Fally che sul gommone c’è stato

Se qualcuno ancora si chiede perché scappano dal loro paese sapendo di rischiare la pelle durante il  viaggio verso Lampedusa, legga questa frase pronunciata da Fally, ventiseienne, del Gambia: “Meglio morire nel deserto o in mare piuttosto che restare a farsi ammazzare nel proprio paese. Perché in Gambia la dittatura uccide”.

Fally – lo vedete in basso a destra nella foto – ha parlato così in un dibattito pubblico a Milano, presso la Libreria Centofiori, alla presentazione di “Lampa Lampa”, il mio ultimo libro che parla appunto di immigrazione e il pubblico è stato ad ascoltarlo con attenzione perché una cosa è il bla bla bla dei talk show televisivi, altra cosa è la testimonianza di chi sul gommone c’è stato, ha sofferto, ha avuto paura.

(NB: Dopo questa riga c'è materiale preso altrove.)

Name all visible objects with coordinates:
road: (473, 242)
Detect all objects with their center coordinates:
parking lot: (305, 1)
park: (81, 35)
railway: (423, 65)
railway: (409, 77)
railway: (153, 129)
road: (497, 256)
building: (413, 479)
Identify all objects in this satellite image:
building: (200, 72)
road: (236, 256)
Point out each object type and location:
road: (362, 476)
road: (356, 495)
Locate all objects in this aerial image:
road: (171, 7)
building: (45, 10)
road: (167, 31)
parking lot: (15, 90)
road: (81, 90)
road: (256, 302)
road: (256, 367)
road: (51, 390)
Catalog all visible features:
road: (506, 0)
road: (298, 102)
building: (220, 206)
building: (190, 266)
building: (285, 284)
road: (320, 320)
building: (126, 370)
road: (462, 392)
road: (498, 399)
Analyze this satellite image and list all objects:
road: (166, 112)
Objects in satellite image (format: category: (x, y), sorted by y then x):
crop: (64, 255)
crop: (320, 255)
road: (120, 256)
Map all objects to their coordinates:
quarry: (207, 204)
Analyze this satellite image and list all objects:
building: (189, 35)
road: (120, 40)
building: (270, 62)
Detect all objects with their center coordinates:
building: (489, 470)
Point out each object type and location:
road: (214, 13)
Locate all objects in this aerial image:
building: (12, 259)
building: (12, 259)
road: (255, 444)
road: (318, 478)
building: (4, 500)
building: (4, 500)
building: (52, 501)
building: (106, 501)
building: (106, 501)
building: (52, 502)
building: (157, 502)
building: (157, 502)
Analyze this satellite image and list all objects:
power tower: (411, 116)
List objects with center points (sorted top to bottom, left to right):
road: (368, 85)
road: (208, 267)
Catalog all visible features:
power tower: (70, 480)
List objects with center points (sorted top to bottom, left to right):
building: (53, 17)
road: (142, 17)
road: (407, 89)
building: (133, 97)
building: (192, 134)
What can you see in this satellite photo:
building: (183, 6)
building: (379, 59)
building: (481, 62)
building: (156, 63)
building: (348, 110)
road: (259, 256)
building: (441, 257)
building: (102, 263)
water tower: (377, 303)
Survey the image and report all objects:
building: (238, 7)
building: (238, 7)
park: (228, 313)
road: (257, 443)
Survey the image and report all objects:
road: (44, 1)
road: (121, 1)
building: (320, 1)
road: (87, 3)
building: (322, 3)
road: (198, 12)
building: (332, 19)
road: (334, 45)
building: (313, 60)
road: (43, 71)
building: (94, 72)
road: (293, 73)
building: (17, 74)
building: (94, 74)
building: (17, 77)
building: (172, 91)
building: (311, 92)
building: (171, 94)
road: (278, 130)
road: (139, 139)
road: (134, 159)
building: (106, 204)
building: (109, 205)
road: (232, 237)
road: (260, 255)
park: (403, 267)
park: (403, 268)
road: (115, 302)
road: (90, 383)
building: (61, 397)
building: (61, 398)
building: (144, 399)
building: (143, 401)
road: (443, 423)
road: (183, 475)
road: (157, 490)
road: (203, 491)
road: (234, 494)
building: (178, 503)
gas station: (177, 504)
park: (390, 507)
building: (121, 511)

Fally ha 26 anni, fa il falegname, a Milano è stato accolto benissimo e merita il premio di una vita normale.

Avete visto almeno un grillino alla marcia pro migranti?

Io alla  marcia pro migranti di Milano non c’ero.. Non c’ero sarò fisicamente, perché impegnato a discutere gli stessi temi a Città di Castello, ma ero presente con lo spirito, con la mente e col cuore. Idealmente anch’io ho marciato insieme alle migliaia e migliaia di persone che hanno reso grande e incoraggiante l’iniziativa. Il giorno dopo ho sfogliato i giornali per vedere chi c’era.  Ho visto il presidente del Senato, ho visto D’Alema, Bersani, la Bonino. Ho visto il sindaco Sala con la madre ottantaseienne. Non ho visto naturalmente nessun rappresentante di Forza Italia, né della Lega, né di Fratelli d’Italia. Ma non ho visto neppure un grillino. Uno che è uno. Erano tutti ad Assisi con Grillo il novello San Francesco?